I work at a large university and much of my department's backup requirements are provided by central network services. However, many of the users have collections of large files such as medical imaging scans, which exceed the central storage available to them.
I am seeking to provide an improved backup solution for departmental resources and have set up a Linux server where staff can deposit these collections. However, I can forsee the storage in the server being swamped by large collections of files that are rarely accessed. I have a system in mind to deal with this but want to make sure I am not reinventing the wheel.
My concept:
- Users copy files to the server.
- Scheduled jobs keep a complete up-to-date copy of all files on a separate storage mechanism (a 1TB external drive is presently earmarked for this)

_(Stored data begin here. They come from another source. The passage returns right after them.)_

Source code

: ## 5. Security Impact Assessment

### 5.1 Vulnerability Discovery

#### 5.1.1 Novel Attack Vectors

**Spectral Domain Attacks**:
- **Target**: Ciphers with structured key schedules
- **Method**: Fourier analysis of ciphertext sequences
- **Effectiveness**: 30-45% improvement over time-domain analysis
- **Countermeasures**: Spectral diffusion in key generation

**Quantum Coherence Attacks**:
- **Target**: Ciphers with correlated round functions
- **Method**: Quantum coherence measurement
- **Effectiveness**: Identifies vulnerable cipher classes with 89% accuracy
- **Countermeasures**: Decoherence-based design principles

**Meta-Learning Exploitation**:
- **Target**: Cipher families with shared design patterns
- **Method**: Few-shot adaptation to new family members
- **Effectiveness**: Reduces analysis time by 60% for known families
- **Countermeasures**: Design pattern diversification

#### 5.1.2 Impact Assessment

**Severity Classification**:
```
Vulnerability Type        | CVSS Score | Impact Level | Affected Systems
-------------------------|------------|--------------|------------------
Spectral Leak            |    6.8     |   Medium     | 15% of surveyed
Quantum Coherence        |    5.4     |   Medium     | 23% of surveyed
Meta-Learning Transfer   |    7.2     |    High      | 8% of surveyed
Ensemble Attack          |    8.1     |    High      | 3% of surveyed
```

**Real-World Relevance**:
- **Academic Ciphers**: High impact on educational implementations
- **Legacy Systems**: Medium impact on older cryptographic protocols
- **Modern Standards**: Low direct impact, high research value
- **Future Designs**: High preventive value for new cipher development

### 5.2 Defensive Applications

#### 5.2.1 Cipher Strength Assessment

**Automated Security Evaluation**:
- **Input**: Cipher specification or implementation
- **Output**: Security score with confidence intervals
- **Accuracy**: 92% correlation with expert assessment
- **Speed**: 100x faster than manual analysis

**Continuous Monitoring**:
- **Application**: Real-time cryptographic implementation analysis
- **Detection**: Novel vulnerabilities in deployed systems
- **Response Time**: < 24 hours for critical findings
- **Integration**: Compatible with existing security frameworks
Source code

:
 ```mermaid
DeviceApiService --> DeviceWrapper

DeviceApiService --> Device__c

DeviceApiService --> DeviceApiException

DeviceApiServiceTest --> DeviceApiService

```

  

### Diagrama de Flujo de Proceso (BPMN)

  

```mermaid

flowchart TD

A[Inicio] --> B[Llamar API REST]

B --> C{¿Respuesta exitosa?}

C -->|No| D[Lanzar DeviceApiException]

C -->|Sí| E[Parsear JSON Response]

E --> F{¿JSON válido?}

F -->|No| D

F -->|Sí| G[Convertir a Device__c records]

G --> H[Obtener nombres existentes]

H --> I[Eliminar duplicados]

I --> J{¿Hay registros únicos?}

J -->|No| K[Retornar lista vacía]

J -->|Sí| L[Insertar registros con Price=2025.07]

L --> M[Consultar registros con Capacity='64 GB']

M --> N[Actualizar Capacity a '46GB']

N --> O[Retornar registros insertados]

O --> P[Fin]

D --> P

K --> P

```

- Files that have not been accessed for sometime are cleared from the server but remain on the storage drive, keeping plenty of headroom in the live environment.
- A simple interface (probably web-based) gives users access to a list of all their files from which they can request ones they need, which are copied from the storage drive to the live server. Email notification would be sent once the files had been copied over.
This concept is based on a PACS (Picture Archiving and Communication System) that I heard about in a previous job but did not directly use. That used a similar process of "near-line" backup to give access to a huge volume of data while allowing transmission to local machines to occur at times that did not clog up other parts of the network. It is a similar principle to that used by many museums and academic libraries, where their total "data holdings" are much greater than what is presented on direct access shelving.
Is there a simple open source system available that fits my requirements? Are there other systems that use a different paradigm but which might still fit my needs?